Before the refurbishment the Austers rubbed wingtips with an Edgar Percival EP9. The ‘Prospector’ along with a Magister, and several artillery pieces have been put into store to give other exhibits more elbow room, and create space for new, more relevant aircraft like a Britten-Norman Islander and an Agusta Westland A109. It’s hard to fault the curatorial logic.
The temptation in a museum wot-i-think like this is to focus on the bigger exhibits, but on Wednesday, as per usual, I spent more time loitering by display cases and reading labels in side galleries than wandering amongst the airframes in the main halls. The Army Flying Museum does some of its best storytelling through small exhibits arranged in a series of chronologically sequenced spaces on the NW side of the building. Thankfully, the high-tech revamp hasn’t swept away the host of captivating dioramas and tableaux.

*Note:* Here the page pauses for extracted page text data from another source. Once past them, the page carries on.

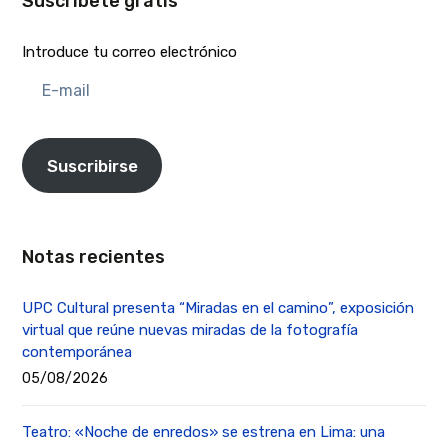
Suscríbete gratis
Introduce tu correo electrónico
E-
mail
Suscribirse
Notas recientes
UPC Cultural presenta “Miradas en el camino”, exposición
virtual que reúne nuevas miradas de la fotografía
contemporánea
05/08/2026
Teatro: «Noche de enredos» se estrena en Lima: una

You can still ogle life-size weapon-strewn dug-outs, admire miniature recreations of far-flung battlefields and airfields. Small artifacts that stopped me in my tracks on the 22nd included a section of Beaver wing holed by an IRA bullet, a 3D map of Ouistreham prepared for D-Day by the model-making geniuses at Medmenham, and a “determinator” – a scales-like gadget designed to ensure Horsas were evenly loaded.
Singling out a favourite exhibit would be bally hard but that didn’t stop me asking the museum’s curator, Susan Lindsay, to do just that when I fell into conversation with her by chance during my visit. With little hesitation Susan selected XG502, Wallop’s on-the-face-of-it not especially rare Bristol Sycamore. The persuasive reason?
“It came from the Joint Experimental Helicopter Unit that was based here at Wallop. It was one of the first aircraft owned by the Army since the First World War (because even if you’re looking at the intervening units of the Glider Pilot Regiment and the Air Observation Post squadrons those aircraft actually belonged to the RAF). And also our example was involved in the first opposed helicopter assault, Suez, a game changer in terms of how helicopters were viewed for military purposes.”
Naturally, I also asked about possible future acquisitions. At the top of the museum’s wishlist at present is one of the giant green robber flies that, from the terrace of the attraction’s appropriately titled café, can be observed going about their business most days. Susan wouldn’t be drawn on how close they were to getting an Apache – apparently, negotiations are ongoing – but the refurbishment has been executed with the possibility in mind.
Shortly after that interesting chat I had another encounter that emphasised why museums are such splendid environments for daytripping sim users. Striking up a conversation with a visitor in the process of snapping XX153, one of the Westland Lynx prototypes, I discovered that the photographer had actually worked for Westland, heading its Future Projects section from 1980 to 1991. A retired aeronautical engineer and prolific aviation author with stick time in over forty aircraft types, Ron Smith regaled me with a series of mesmerising stories (hedge-hopping in a Gazelle in Germany, flying the Sioux, the development of the NH90…) before we parted company keen to enjoy a few more of the Army Flying Museum’s myriad delights.
If there’s a museum near you that feeds your ludological passions and inspires game designs the way Middle Wallop does for me, I’d love to hear about it.